Не так уж я и часто, думает Вибеке и протягивает стакан, в который он наливает виски. Жжено-желтый, как пламя.
— К тому же такие холода стоят, — произносит она вслух.
— И то правда, — откликается он и поднимает свой стакан, чтобы чокнуться. Выпивает и наливает снова.
Они закуривают. Он берет кошелек и говорит, что должен разобраться с деньгами, пока голова соображает. Вибеке упирается спиной в одеяло, скатанное в углу, и кладет ноги на диван. Ставит выпивку на грудь и смотрит на него сквозь облако дыма от своей сигареты. Он раскладывает мелочь. Напевает себе под нос, отбивая такт ногой. Вибеке думает о том, что с этим человеком приятно находиться рядом.
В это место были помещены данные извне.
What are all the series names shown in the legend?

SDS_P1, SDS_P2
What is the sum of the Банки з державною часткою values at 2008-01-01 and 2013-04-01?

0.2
Он держится естественно, он не как все. Снаружи доносятся разные звуки, кто-то кричит, машины заводятся и срываются с места. Вибеке гордится своей независимостью: а вот она осталась, в вагончике в парке аттракционов, со странным незнакомцем. Вдруг он возвышает голос и громко выводит джазовую руладу, эдакую развеселую строчку и бешеный припев, да еще отбивает пальцами такт, пластаясь по столу и щелкая по стаканам, чтобы они позванивали.
Она улыбается ему. Ей жарко, наверно, он подкрутил термостат. Потеть ни к чему, и она снимает свитер. Под ним у нее серо-синяя блузка с широким воротом, смесь шелка со льном. Она прикрывает глаза и слушает его пение, радуясь тому, что он держит себя так непринужденно, расслабленно, так компанейски.
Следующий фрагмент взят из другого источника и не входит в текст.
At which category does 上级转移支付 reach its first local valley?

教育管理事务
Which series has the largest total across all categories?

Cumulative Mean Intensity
Юн спускается к повороту. Он идет посреди дороги, машин все равно нет. Тут и там валяются стреляные гильзы от петард. Он подбирает одну и прячет в карман, надо будет потом выяснить, что в ней остается после фейерверка, в кабинете естествознания в школе есть микроскоп. Он чувствует, что опять начал моргать. Хотя иногда он про тик забывает начисто. Он старается сосчитать, сколько шагов проходит до следующего моргания. Оборачивается на шум машины: она несется из центра на приличной скорости. Юн отходит на обочину и залезает на сугроб. Успевает разглядеть автомобиль, когда тот пролетает мимо. Как будто он видел его раньше, но вот где, не помнит. За рулем мужчина, стриженный почти налысо, с длинной сигаретой в зубах.
Он замолкает, она открывает глаза. Он закончил пересчитывать деньги, выпрямился и смотрит на нее.